Contrato original previa investimento de R$ 19,6 milhões. Licitação foi vencida pela empresa Duro na Queda em julho do ano passado. Prefeitura alega que novas obras de estabilização do solo serão necessárias diante de nível não previsto do lençol subterrâneo d’água e de ‘bolsão mole’ encontrado no terreno que abrigará a via

A Prefeitura de Pouso Alegre enviou à Câmara de Vereadores projeto de lei que pede suplementação de R$ 2,8 milhões para a construção da nova Via do Faisqueira, trecho que vai ligar a região do bairro à BR-459. O acréscimo equivale a cerca de 14,2% do valor total da obra, que é de R$ 19,6 milhões.

A proposta será votada nesta terça-feira, 13, pelos vereadores, em sessão remota.

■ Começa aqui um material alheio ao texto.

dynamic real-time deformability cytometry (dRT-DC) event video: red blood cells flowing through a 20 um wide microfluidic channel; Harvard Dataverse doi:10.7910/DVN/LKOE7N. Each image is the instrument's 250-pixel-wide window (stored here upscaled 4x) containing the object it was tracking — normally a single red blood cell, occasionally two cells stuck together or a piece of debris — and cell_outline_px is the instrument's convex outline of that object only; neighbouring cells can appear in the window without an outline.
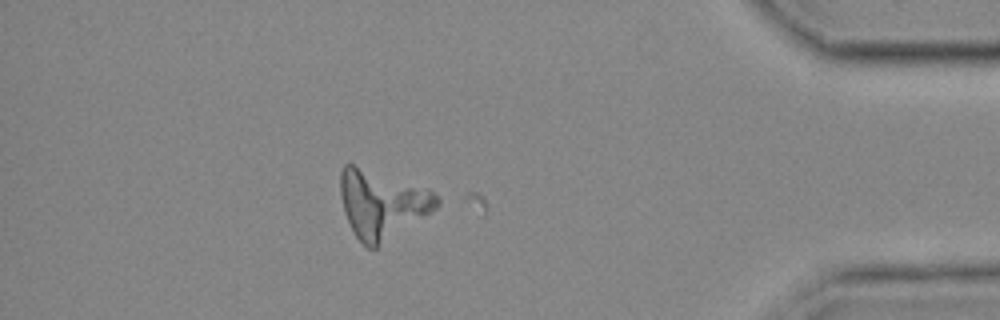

O líder do governo na Câmara, o vereador Reverendo Dionísio (DEM), pede que ela seja apreciada em votação única.

Curiosamente, o projeto de lei não aparece na pauta de votações, apenas o requerimento do líder do governo, que pede sua apreciação em turno único.

Justificativa

Ao pedir a suplementação orçamentária para a obra, a Prefeitura alega que será necessário o lançamento de “material pétreo” – pedras e congêneres utilizados na compactação e fundação do solo, a fim de garantir sua estabilidade.

“(…) em decorrência do alto nível d’água do lençol subterrâneo à época das escavações e de um bolsão mole
encontrado entre as estacas 32 e 33, com profundidade superior à inicialmente prevista”, afirma a Prefeitura na justificativa do projeto.

“O presente aditivo é imprescindível para a continuidadeda execuçãoda obra, uma vez que ela se desenvolve em área com solos de baixa capacidade de suporte. Para continuidade da obra é necessário autorizar a contratada a executar o objeto do aditamento”, prossegue a justificativa, que encerra avaliando a importância da obra para a população e condenando possíveis atrasos em seu andamento.

A obra

As obras da Via do Faisqueira é certamente uma das mais aguardadas nas últimas décadas pelos moradores da região. Ao ligar o bairro e adjacências à BR-459, ela cria um novo acesso para uma região de cerca de 30 mil moradores que têm como única opção de saída e entrada a estreita e irregular Rua Antônio Scodeler.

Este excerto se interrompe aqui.